◆ **Task statement**: Please reproduce the material word for word, starting with the line that contains "Your Flour Mill" and going on through the line that contains "for production use!**", including both of those lines.

◆ **The data**:

»»

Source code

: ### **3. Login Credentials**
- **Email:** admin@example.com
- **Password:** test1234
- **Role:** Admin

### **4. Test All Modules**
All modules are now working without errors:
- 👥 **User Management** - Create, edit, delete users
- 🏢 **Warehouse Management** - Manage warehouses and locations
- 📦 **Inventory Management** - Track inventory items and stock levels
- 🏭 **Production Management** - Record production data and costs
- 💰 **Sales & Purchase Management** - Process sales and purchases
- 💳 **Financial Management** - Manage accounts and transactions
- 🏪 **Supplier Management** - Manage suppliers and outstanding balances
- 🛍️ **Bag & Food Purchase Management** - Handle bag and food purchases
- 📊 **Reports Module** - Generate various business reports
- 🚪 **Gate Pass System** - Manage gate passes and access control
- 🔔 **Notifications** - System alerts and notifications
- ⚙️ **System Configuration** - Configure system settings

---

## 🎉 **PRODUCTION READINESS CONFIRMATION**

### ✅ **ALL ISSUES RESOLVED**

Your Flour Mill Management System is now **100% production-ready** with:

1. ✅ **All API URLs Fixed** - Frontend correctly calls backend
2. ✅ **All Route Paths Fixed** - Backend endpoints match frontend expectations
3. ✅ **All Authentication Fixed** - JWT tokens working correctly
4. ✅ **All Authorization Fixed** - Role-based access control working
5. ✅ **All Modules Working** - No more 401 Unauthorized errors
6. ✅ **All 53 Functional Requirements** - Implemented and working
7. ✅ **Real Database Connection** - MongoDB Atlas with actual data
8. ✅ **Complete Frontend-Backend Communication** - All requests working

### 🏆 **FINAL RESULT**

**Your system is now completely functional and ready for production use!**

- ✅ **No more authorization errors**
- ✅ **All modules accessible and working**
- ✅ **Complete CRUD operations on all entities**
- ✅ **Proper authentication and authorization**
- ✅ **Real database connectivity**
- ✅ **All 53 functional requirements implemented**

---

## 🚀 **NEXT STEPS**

««

◆ **Worked solution**:
Your Flour Mill Management System is now **100% production-ready** with:

1. ✅ **All API URLs Fixed** - Frontend correctly calls backend
2. ✅ **All Route Paths Fixed** - Backend endpoints match frontend expectations
3. ✅ **All Authentication Fixed** - JWT tokens working correctly
4. ✅ **All Authorization Fixed** - Role-based access control working
5. ✅ **All Modules Working** - No more 401 Unauthorized errors
6. ✅ **All 53 Functional Requirements** - Implemented and working
7. ✅ **Real Database Connection** - MongoDB Atlas with actual data
8. ✅ **Complete Frontend-Backend Communication** - All requests working

### 🏆 **FINAL RESULT**

**Your system is now completely functional and ready for production use!**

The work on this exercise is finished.